I have very simple task. After migration and adding new field (repeated and composite property) to existing NDB Entity (~100K entities) I need to setup default value for it.
I tried that code first:
q = dm.E.query(ancestor=dm.E.root_key) for user in q.iter(batch_size=500): user.field1 = [dm.E2()] user.put()

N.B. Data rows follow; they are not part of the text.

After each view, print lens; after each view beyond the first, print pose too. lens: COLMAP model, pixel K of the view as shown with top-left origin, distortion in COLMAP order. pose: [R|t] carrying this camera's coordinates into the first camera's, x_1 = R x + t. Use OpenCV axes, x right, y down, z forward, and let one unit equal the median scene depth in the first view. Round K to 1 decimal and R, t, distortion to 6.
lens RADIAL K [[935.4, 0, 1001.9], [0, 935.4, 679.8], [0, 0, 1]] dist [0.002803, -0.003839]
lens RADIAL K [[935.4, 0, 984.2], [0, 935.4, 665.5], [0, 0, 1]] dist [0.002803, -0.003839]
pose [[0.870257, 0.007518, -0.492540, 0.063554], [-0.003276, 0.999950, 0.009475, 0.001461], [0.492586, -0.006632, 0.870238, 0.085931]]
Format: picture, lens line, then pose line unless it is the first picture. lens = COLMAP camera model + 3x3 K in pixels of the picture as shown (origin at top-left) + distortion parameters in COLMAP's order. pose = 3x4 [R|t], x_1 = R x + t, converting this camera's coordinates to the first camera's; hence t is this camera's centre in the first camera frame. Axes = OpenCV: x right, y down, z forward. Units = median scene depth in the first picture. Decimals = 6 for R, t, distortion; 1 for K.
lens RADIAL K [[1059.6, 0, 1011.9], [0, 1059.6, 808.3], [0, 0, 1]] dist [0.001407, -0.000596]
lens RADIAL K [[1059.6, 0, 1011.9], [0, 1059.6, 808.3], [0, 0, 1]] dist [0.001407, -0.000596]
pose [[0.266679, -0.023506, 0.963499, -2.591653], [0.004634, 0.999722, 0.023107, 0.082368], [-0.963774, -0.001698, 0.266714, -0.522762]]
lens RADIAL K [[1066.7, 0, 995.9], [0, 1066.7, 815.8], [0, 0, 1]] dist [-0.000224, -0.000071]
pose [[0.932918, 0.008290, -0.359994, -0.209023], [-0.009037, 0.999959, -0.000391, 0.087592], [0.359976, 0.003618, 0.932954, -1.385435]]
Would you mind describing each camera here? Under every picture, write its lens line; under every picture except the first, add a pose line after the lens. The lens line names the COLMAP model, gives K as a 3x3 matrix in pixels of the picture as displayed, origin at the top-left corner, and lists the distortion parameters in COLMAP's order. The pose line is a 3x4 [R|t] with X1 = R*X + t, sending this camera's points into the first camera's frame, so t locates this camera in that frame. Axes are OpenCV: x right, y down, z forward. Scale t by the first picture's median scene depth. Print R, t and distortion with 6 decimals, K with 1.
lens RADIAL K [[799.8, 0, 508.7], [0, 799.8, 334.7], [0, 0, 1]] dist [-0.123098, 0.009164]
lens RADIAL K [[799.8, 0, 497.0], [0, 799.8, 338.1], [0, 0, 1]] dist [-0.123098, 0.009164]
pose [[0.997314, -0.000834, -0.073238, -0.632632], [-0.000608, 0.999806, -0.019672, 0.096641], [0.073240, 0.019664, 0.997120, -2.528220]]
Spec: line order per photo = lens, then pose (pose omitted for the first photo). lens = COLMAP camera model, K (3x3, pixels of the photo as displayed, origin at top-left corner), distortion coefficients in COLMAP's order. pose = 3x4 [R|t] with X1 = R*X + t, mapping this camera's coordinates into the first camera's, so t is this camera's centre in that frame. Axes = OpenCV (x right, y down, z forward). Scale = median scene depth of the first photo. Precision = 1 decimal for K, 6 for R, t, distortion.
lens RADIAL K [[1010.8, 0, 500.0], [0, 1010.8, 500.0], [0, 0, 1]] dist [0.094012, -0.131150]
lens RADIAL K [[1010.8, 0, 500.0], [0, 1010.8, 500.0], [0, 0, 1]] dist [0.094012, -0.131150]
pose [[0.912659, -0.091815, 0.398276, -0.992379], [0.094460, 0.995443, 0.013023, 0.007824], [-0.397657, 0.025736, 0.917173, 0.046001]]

But it fails with such errors:
2015-04-25 20:41:44.792 /**** 500 599830ms 0kb AppEngine-Google; (+http://code.google.com/appengine) module=default version=1-17-0 W 2015-04-25 20:32:46.675 suspended generator run_to_queue(query.py:938) raised Timeout(The datastore operation timed out, or the data was temporarily unavailable.) W 2015-04-25 20:32:46.676 suspended generator helper(context.py:876) raised Timeout(The datastore operation timed out, or the data was temporarily unavailable.) E 2015-04-25 20:41:44.475 Traceback (most recent call last): File "/base/data/home/runtimes/python27/python27_lib/versions/1/google/appengine/runtime/wsgi.py", line 267, in
The task runs on separate task queue so it have at least 10 mins to execute but seems it is not enough for it. Strange other thing: warnings from NDB. May be there is dead lock because of updates for same Entities from other instances (initiated by users) but not sure.
Anyway I want to know best practices (and simplest) for such task. I know about MapReduce but currently it looks for me overcomplicated for such task.
Also I tried to use
put_multi by grabbing all entities in an array but GAE stops the instance as soon it exceeds ~600 MB of memory (with 500 MB limit). Seems it is not enough memory to store all entities (~100K).